Saving empty segmentations is definitely very convenient from the producer perspective, and makes sense for the consumer when you know exactly what was the experiment and you want a uniform layout of data for the specific task.

But real life is not a well-defined scientific study. In the general case, archive will contain data from different experiments and use cases, and the intent of the standard is to facilitate interaction with such heterogeneous datasets.

Here are some specific examples where I had strong thoughts against empty segments.

I open a study in the viewer, it shows a SEG series. I load that series, but I don't see anything.

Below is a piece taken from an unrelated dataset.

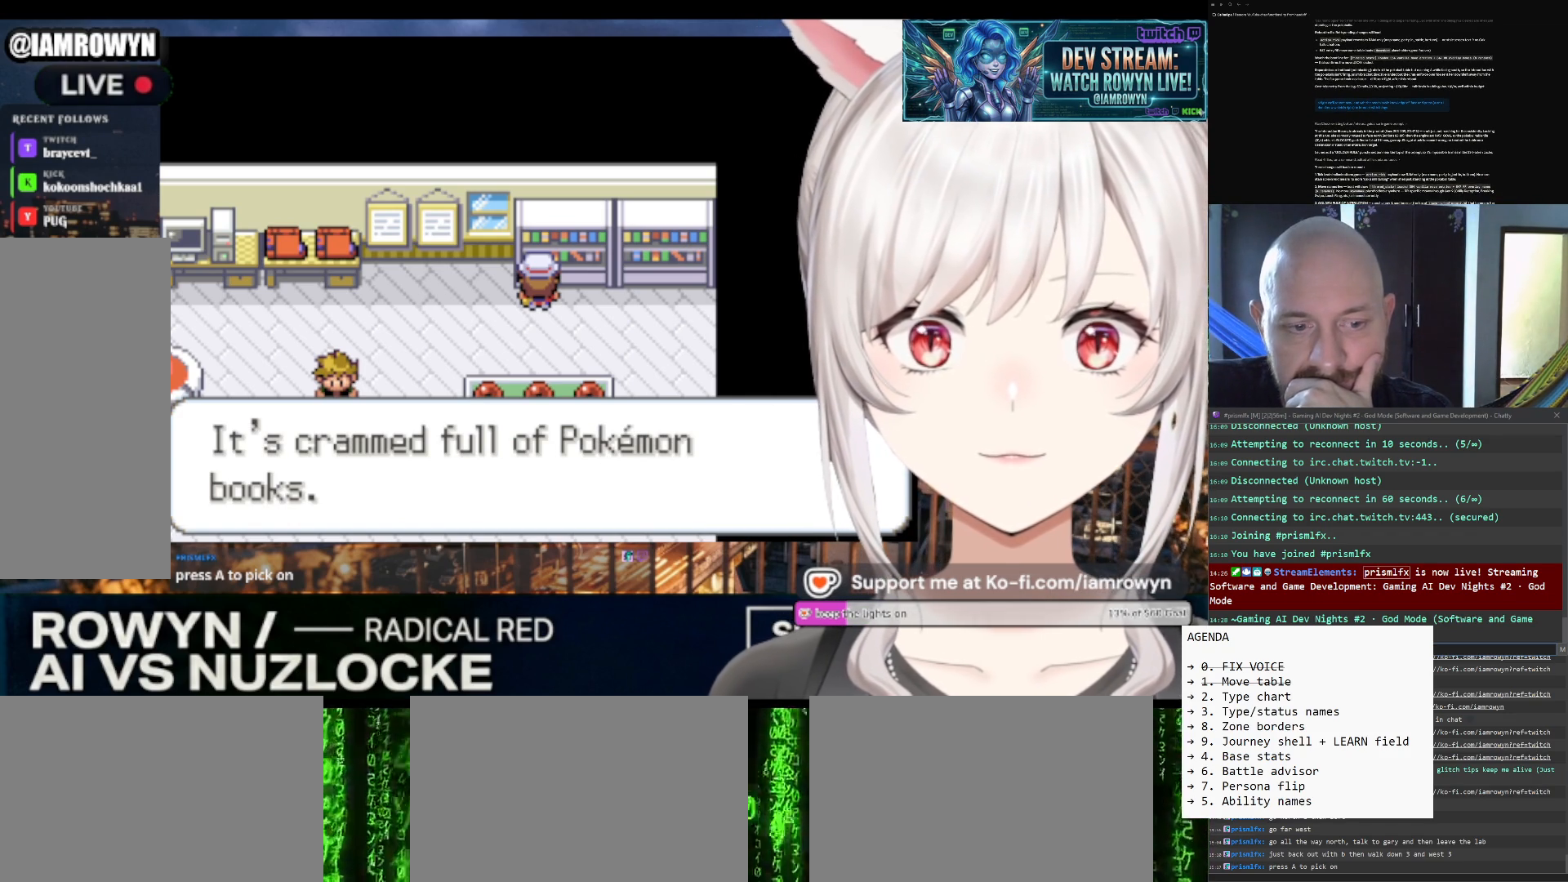
{"buttons": ["DPAD_LEFT"], "events": []}
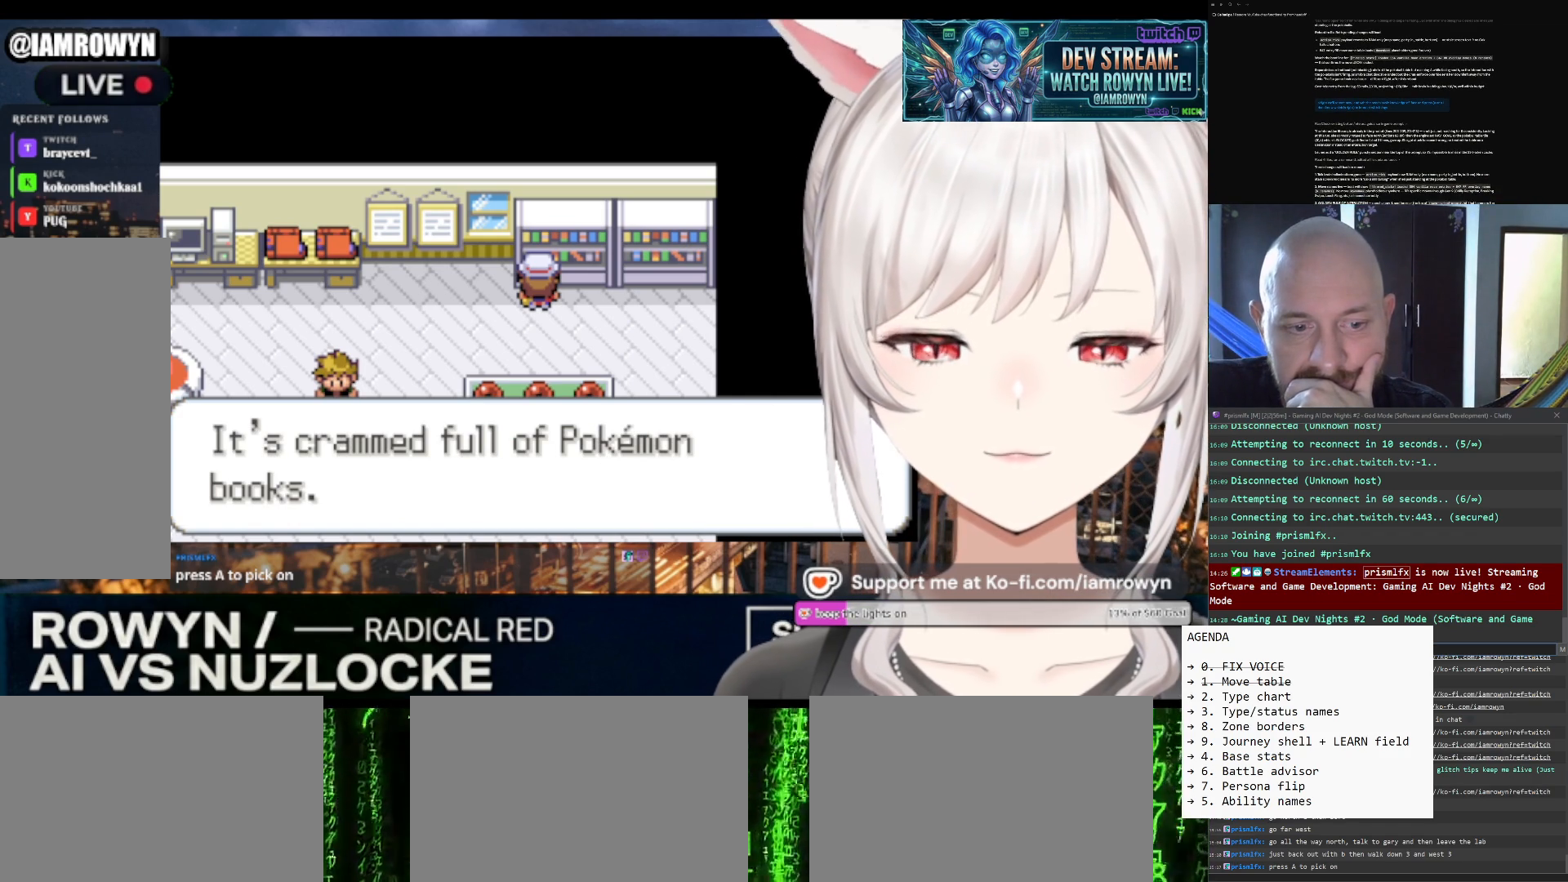
{"buttons": ["DPAD_LEFT"], "events": []}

I spend time really scroll carefully, and I still don't see anything. I start wondering - is this the viewer bug? Is this the tool that wrote those segmentations that messed up? Can I figure out who did it and debug it? In that specific case it took me and OHIF folks some hours to convince ourselves that it is probably really empty. And hopefully it was intended to be empty. But you can't de-cypher the intent from those bits.

Another example. I query my archive for all images that have segmentation of specific type. And now I no longer can trust the metadata the way I expect. I actually have to fetch the entire objects, or implement some other non-standard logic to figure out whether SEG that has a segment called "tumor" actually has segmentation of a tumor or not.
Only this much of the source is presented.